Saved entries
<<<<
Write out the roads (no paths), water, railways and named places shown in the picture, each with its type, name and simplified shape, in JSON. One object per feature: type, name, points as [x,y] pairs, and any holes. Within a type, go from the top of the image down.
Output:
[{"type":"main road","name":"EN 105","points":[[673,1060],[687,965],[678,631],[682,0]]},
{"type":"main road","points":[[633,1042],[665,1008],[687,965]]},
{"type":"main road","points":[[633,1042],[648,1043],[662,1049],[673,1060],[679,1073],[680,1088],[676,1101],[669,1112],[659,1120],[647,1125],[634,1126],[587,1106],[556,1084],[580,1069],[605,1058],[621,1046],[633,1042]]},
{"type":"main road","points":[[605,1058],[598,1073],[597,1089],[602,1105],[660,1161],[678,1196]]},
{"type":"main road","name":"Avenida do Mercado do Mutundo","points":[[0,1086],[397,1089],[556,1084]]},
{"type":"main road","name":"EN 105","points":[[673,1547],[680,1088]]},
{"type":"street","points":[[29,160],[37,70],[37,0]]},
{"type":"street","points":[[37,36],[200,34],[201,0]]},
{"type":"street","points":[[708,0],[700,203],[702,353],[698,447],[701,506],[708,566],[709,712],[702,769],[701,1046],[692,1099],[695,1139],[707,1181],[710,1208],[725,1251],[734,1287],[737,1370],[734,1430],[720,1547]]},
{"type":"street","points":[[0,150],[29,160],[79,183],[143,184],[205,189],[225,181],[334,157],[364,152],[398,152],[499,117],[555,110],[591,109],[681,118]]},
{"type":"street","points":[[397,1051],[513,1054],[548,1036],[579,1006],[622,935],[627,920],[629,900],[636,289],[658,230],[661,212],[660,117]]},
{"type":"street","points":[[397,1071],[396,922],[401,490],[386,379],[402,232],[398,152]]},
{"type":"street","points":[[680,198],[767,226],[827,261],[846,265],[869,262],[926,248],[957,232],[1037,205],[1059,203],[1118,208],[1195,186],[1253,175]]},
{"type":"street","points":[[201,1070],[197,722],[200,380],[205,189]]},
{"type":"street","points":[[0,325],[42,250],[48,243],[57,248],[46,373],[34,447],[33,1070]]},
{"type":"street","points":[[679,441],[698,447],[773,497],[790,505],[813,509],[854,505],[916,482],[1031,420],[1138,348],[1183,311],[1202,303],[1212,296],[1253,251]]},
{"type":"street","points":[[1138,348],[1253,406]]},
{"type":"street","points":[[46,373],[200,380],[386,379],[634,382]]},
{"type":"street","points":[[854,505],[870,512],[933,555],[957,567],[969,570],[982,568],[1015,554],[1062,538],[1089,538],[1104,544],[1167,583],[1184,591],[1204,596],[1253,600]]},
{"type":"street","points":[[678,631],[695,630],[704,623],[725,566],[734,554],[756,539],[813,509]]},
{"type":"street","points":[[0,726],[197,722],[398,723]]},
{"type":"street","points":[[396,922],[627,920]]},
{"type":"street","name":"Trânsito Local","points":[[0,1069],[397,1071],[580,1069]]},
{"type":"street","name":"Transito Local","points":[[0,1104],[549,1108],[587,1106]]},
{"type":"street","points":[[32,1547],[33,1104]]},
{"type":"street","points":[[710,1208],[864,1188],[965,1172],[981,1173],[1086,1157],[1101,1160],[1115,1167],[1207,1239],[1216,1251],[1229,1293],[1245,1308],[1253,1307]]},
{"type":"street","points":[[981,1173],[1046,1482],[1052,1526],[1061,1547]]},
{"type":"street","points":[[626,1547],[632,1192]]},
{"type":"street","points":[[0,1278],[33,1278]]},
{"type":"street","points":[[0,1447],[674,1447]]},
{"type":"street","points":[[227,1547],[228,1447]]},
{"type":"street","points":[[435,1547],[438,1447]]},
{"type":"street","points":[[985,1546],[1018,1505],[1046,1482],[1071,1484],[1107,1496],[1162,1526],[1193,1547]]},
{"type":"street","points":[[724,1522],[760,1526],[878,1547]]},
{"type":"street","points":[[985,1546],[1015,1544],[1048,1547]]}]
>>>>
(HOW TO COMPLETE THIS TASK) Make an exact copy of all the entries above.

(SOLVED EXERCISE)
Write out the roads (no paths), water, railways and named places shown in the picture, each with its type, name and simplified shape, in JSON. One object per feature: type, name, points as [x,y] pairs, and any holes. Within a type, go from the top of the image down.
Output:
[{"type":"main road","name":"EN 105","points":[[673,1060],[687,965],[678,631],[682,0]]},
{"type":"main road","points":[[633,1042],[665,1008],[687,965]]},
{"type":"main road","points":[[633,1042],[648,1043],[662,1049],[673,1060],[679,1073],[680,1088],[676,1101],[669,1112],[659,1120],[647,1125],[634,1126],[587,1106],[556,1084],[580,1069],[605,1058],[621,1046],[633,1042]]},
{"type":"main road","points":[[605,1058],[598,1073],[597,1089],[602,1105],[660,1161],[678,1196]]},
{"type":"main road","name":"Avenida do Mercado do Mutundo","points":[[0,1086],[397,1089],[556,1084]]},
{"type":"main road","name":"EN 105","points":[[673,1547],[680,1088]]},
{"type":"street","points":[[29,160],[37,70],[37,0]]},
{"type":"street","points":[[37,36],[200,34],[201,0]]},
{"type":"street","points":[[708,0],[700,203],[702,353],[698,447],[701,506],[708,566],[709,712],[702,769],[701,1046],[692,1099],[695,1139],[707,1181],[710,1208],[725,1251],[734,1287],[737,1370],[734,1430],[720,1547]]},
{"type":"street","points":[[0,150],[29,160],[79,183],[143,184],[205,189],[225,181],[334,157],[364,152],[398,152],[499,117],[555,110],[591,109],[681,118]]},
{"type":"street","points":[[397,1051],[513,1054],[548,1036],[579,1006],[622,935],[627,920],[629,900],[636,289],[658,230],[661,212],[660,117]]},
{"type":"street","points":[[397,1071],[396,922],[401,490],[386,379],[402,232],[398,152]]},
{"type":"street","points":[[680,198],[767,226],[827,261],[846,265],[869,262],[926,248],[957,232],[1037,205],[1059,203],[1118,208],[1195,186],[1253,175]]},
{"type":"street","points":[[201,1070],[197,722],[200,380],[205,189]]},
{"type":"street","points":[[0,325],[42,250],[48,243],[57,248],[46,373],[34,447],[33,1070]]},
{"type":"street","points":[[679,441],[698,447],[773,497],[790,505],[813,509],[854,505],[916,482],[1031,420],[1138,348],[1183,311],[1202,303],[1212,296],[1253,251]]},
{"type":"street","points":[[1138,348],[1253,406]]},
{"type":"street","points":[[46,373],[200,380],[386,379],[634,382]]},
{"type":"street","points":[[854,505],[870,512],[933,555],[957,567],[969,570],[982,568],[1015,554],[1062,538],[1089,538],[1104,544],[1167,583],[1184,591],[1204,596],[1253,600]]},
{"type":"street","points":[[678,631],[695,630],[704,623],[725,566],[734,554],[756,539],[813,509]]},
{"type":"street","points":[[0,726],[197,722],[398,723]]},
{"type":"street","points":[[396,922],[627,920]]},
{"type":"street","name":"Trânsito Local","points":[[0,1069],[397,1071],[580,1069]]},
{"type":"street","name":"Transito Local","points":[[0,1104],[549,1108],[587,1106]]},
{"type":"street","points":[[32,1547],[33,1104]]},
{"type":"street","points":[[710,1208],[864,1188],[965,1172],[981,1173],[1086,1157],[1101,1160],[1115,1167],[1207,1239],[1216,1251],[1229,1293],[1245,1308],[1253,1307]]},
{"type":"street","points":[[981,1173],[1046,1482],[1052,1526],[1061,1547]]},
{"type":"street","points":[[626,1547],[632,1192]]},
{"type":"street","points":[[0,1278],[33,1278]]},
{"type":"street","points":[[0,1447],[674,1447]]},
{"type":"street","points":[[227,1547],[228,1447]]},
{"type":"street","points":[[435,1547],[438,1447]]},
{"type":"street","points":[[985,1546],[1018,1505],[1046,1482],[1071,1484],[1107,1496],[1162,1526],[1193,1547]]},
{"type":"street","points":[[724,1522],[760,1526],[878,1547]]},
{"type":"street","points":[[985,1546],[1015,1544],[1048,1547]]}]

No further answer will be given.